We are indeed tiny little specs of insignificance, but all things equal I'd like us to continue on being that and not get squashed like bugs by a random pebble flying through our planetary system or something. ;)


We've had some great stuff recently, if you think about it.

Comets: Hyakutake was easily visible, Hale-Bopp was outstanding, and Shoemaker–Levy 9 _ran into_ Jupiter, leaving damage that was visible to small hobby telescopes.

Manmade: Back when Mir was still in orbit, at times you could see the shuttle chase it down. ISS is fairly bright and fun to watch. If you do a little planning, Iridium flares can be very bright for a minute or so. Go to http://www.heavens-above.com/, and look for upcoming flares at your latitude and longitude.


Personally, I'm gunning for Betelgeuse. That would be awesome.

http://en.wikipedia.org/wiki/Betelgeuse#Approaching_supernov...
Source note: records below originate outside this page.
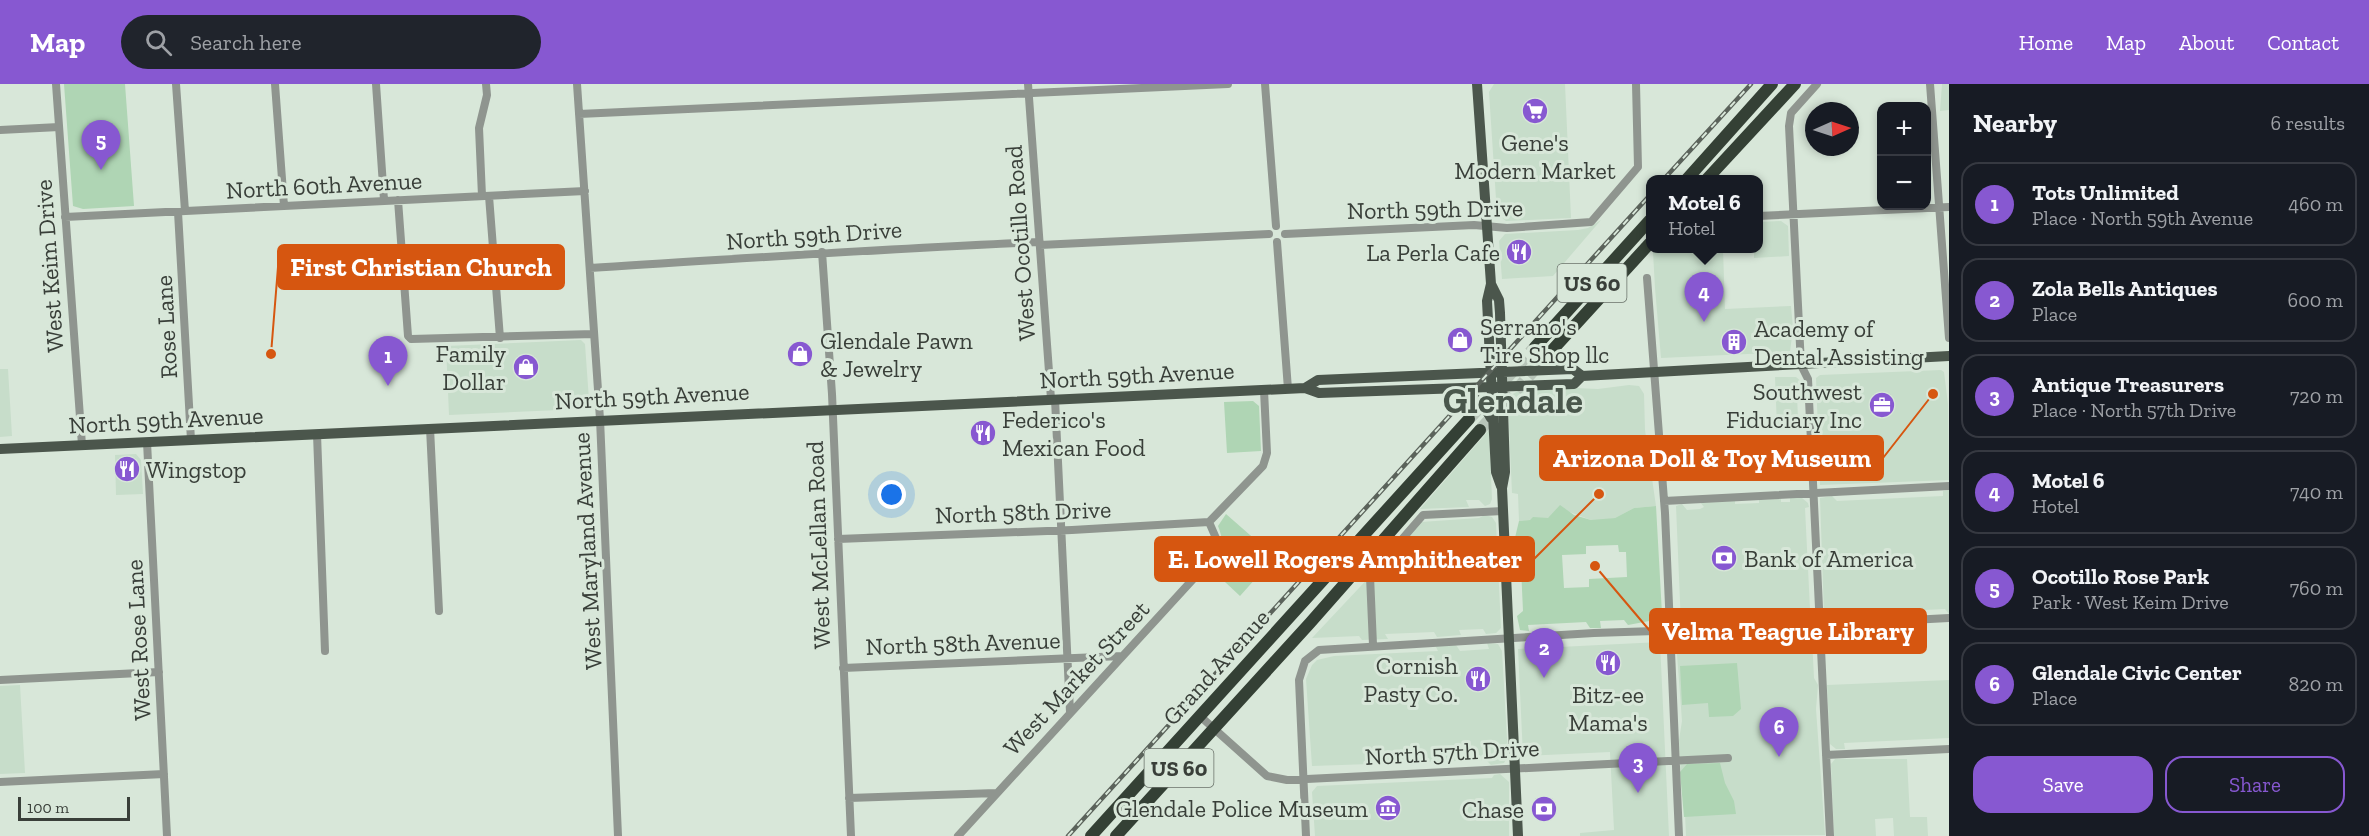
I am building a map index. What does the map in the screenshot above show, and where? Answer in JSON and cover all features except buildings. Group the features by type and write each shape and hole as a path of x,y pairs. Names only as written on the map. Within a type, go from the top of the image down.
{"highway":[{"path":"1691,175 1772,84"},
{"path":"1712,175 1794,84"},
{"name":"US 60","path":"1535,347 1646,224"},
{"name":"US 60","path":"1546,357 1646,247"},
{"name":"Grand Avenue","path":"1091,836 1469,419"},
{"name":"Grand Avenue","path":"1116,836 1480,430"}],"main road":[{"path":"1477,84 1491,285 1486,301 1490,372 1497,386 1505,472 1502,488 1518,836"},
{"path":"1491,285 1499,300 1502,372 1497,386 1494,424 1496,472 1502,488"},
{"name":"North 59th Avenue","path":"1305,388 1318,380 1573,369 1582,376 1949,356"},
{"name":"North 59th Avenue","path":"0,449 1305,388 1319,393 1574,384 1582,376"},
{"path":"1431,389 1463,392 1476,398 1487,409 1494,424"}],"street":[{"name":"West Keim Drive","path":"56,84 82,445"},
{"path":"176,84 182,211"},
{"path":"275,84 284,206"},
{"path":"375,84 384,200"},
{"path":"486,84 487,95 479,128 500,338"},
{"name":"West Maryland Avenue","path":"577,84 600,420 618,836"},
{"name":"West Ocotillo Road","path":"1028,84 1053,399 1070,712"},
{"path":"579,114 1228,84"},
{"path":"1265,84 1276,226 1269,234 1272,241 1277,242"},
{"name":"North 59th Drive","path":"1285,234 1586,224 1596,218 1638,167 1636,84"},
{"path":"1817,84 1790,118 1801,365 1808,379 1818,625 1830,836"},
{"path":"1930,84 1949,338"},
{"path":"0,130 59,127"},
{"name":"North 60th Avenue","path":"66,217 585,191"},
{"path":"398,200 408,336 411,339 594,334"},
{"path":"1763,216 1949,207"},
{"name":"Rose Lane","path":"182,211 191,440"},
{"path":"1276,226 1282,228 1285,234 1277,242"},
{"name":"North 59th Drive","path":"590,268 758,259 822,252 1269,234"},
{"path":"1277,242 1288,389"},
{"name":"West McLellan Road","path":"822,252 832,409 851,836"},
{"path":"1647,278 1652,373 1664,501 1679,836"},
{"path":"1209,522 1263,466 1267,453 1264,390"},
{"path":"430,428 439,611"},
{"path":"317,434 325,651"},
{"name":"West Rose Lane","path":"147,442 167,836"},
{"path":"1664,501 1813,491 1949,486"},
{"path":"1373,645 1370,576 1423,515 1503,512"},
{"name":"North 58th Drive","path":"838,539 1209,522"},
{"name":"West Market Street","path":"958,836 1217,553 1219,544 1209,522"},
{"path":"1306,836 1299,680 1309,656 1330,648 1949,618"},
{"name":"North 58th Avenue","path":"843,668 1122,656"},
{"path":"0,680 159,672"},
{"name":"North 57th Drive","path":"1201,717 1267,776 1281,779 1728,758"},
{"path":"1826,755 1949,749"},
{"path":"0,782 164,774"},
{"path":"849,798 996,793"}],"shaded area":[{"path":"1494,84 1565,84 1571,218 1506,221 1497,214 1489,92"},
{"path":"1942,84 1949,84 1949,110 1940,111"},
{"path":"1601,220 1553,276 1502,279 1499,241 1505,234 1578,230 1588,228"},
{"path":"1781,221 1788,226 1789,256 1754,258 1754,253 1763,253 1763,222"},
{"path":"1653,253 1723,253 1725,309 1791,306 1793,328 1790,352 1661,358"},
{"path":"581,340 585,344 589,400 582,409 449,415 446,346"},
{"path":"0,369 8,369 12,436 0,437"},
{"path":"1941,370 1944,372 1948,404 1949,480 1820,485 1816,378 1820,375"},
{"path":"1775,377 1796,377 1803,383 1803,390 1797,396 1798,418 1805,419 1803,425 1777,427"},
{"path":"1639,386 1644,394 1645,430 1656,506 1634,508 1615,518 1603,520 1591,520 1567,511 1548,518 1519,521 1518,494 1512,493 1508,405 1511,395 1518,391 1598,389"},
{"path":"1489,430 1492,499 1490,504 1485,506 1479,500 1466,500 1469,507 1420,509"},
{"path":"136,454 141,460 143,494 116,495 115,455"},
{"path":"1949,490 1949,614 1945,609 1838,614 1837,619 1827,618 1824,613 1820,498 1832,496 1837,501 1943,496 1943,491"},
{"path":"1790,498 1802,498 1809,507 1805,508 1810,609 1813,609 1813,618 1788,617 1787,621 1768,622 1767,618 1739,619 1739,623 1720,624 1716,617 1690,619 1690,625 1681,625 1676,506 1682,504 1687,510 1704,507 1700,502 1735,500 1735,504 1781,499 1781,502 1790,502"},
{"path":"1485,515 1492,517 1496,523 1501,628 1496,633 1486,634 1483,629 1459,630 1461,635 1437,637 1434,632 1385,634 1388,639 1362,640 1359,636 1312,638 1421,522 1479,518"},
{"path":"1808,633 1812,639 1814,678 1818,685 1816,709 1825,835 1686,836 1684,790 1681,780 1679,740 1682,721 1676,641"},
{"path":"1660,642 1669,836 1580,836 1580,833 1614,830 1610,752 1523,756 1518,649"},
{"path":"1487,643 1498,644 1502,651 1508,756 1504,763 1491,765 1486,760 1312,766 1306,679 1312,665 1317,660 1334,656 1438,651 1435,645 1456,645 1460,651 1489,649"},
{"path":"1949,680 1949,738 1844,743 1845,749 1836,749 1830,744 1827,685"},
{"path":"20,685 25,773 0,774 0,686"},
{"path":"1835,759 1907,759 1910,817 1927,817 1928,836 1894,836 1893,818 1875,819 1876,836 1834,836 1831,764"},
{"path":"1500,774 1509,782 1509,836 1315,836 1312,792 1317,786 1492,778"}],"green space":[{"path":"64,84 125,84 134,206 83,209 73,206"},
{"path":"1253,401 1259,406 1261,451 1227,453 1224,402"},
{"path":"1560,505 1574,515 1591,520 1615,518 1634,508 1656,506 1662,614 1660,619 1628,625 1624,620 1600,621 1601,628 1590,628 1586,622 1528,625 1529,631 1520,630 1517,616 1523,611 1520,546 1513,546 1519,521 1530,520 1533,517 1548,518","holes":["1618,545 1619,552 1626,552 1627,577 1589,579 1589,587 1564,588 1562,555 1586,554 1586,546"]},
{"path":"1226,514 1275,557 1240,596 1210,568 1221,553 1222,538 1218,526"},
{"path":"1737,663 1741,709 1733,716 1709,717 1708,703 1682,705 1680,666"},
{"path":"1720,763 1725,783 1734,801 1736,814 1684,817 1680,772 1687,764"}],"tunnel":[{"path":"1469,419 1535,347"},
{"path":"1480,430 1546,357"}],"railway":[{"path":"1668,175 1751,84"},
{"path":"1068,836 1646,199"}],"place":[{"name":"Gene's Modern Market","path":"1535,111"},
{"name":"Ocotillo Rose Park","path":"101,170"},
{"name":"La Perla Cafe","path":"1519,252"},
{"name":"Motel 6","path":"1704,322"},
{"name":"Serrano's Tire Shop llc","path":"1460,340"},
{"name":"Academy of Dental Assisting","path":"1734,342"},
{"name":"First Christian Church","path":"271,354"},
{"name":"Glendale Pawn & Jewelry","path":"800,354"},
{"name":"Family Dollar","path":"526,367"},
{"name":"Tots Unlimited","path":"388,386"},
{"name":"Arizona Doll & Toy Museum","path":"1933,394"},
{"name":"Southwest Fiduciary Inc","path":"1882,405"},
{"name":"Federico's Mexican Food","path":"983,433"},
{"name":"Wingstop","path":"127,469"},
{"name":"E. Lowell Rogers Amphitheater","path":"1599,494"},
{"name":"Bank of America","path":"1724,558"},
{"name":"Velma Teague Library","path":"1595,566"},
{"name":"Bitz-ee Mama's","path":"1608,663"},
{"name":"Zola Bells Antiques","path":"1544,678"},
{"name":"Cornish Pasty Co.","path":"1478,679"},
{"name":"Glendale Civic Center","path":"1779,757"},
{"name":"Antique Treasurers","path":"1638,793"},
{"name":"Glendale Police Museum","path":"1388,808"},
{"name":"Chase","path":"1544,809"}],"district":[{"name":"Glendale","path":"1513,400"}]}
My personal favorite is Eta Carinae which could be 20 times the size of Betelgeuse and may be big enough to be a hypernova. It may explode in our lifetimes. Pretty pictures at http://en.wikipedia.org/wiki/Eta_Carinae


Seeing a comment take a dive into Jupiter kind of counted for me. I built a cd-rom of images from that for a company I worked for. It was amazing.


The dragons really are coming back to Westeros.


The comet only means one thing, boy ;-)


I just watched this episode today. Came here to find this comment, was not disappointed.

Of course, this means that HN is becoming more like Reddit. :-P


Just don't forget that -16 mag will happen VERY close to the sun. Comet won't be visible from Earth at that time even at that magnitude, while it will be a cool sight for SOHO cameras, possibly blinding the sensor.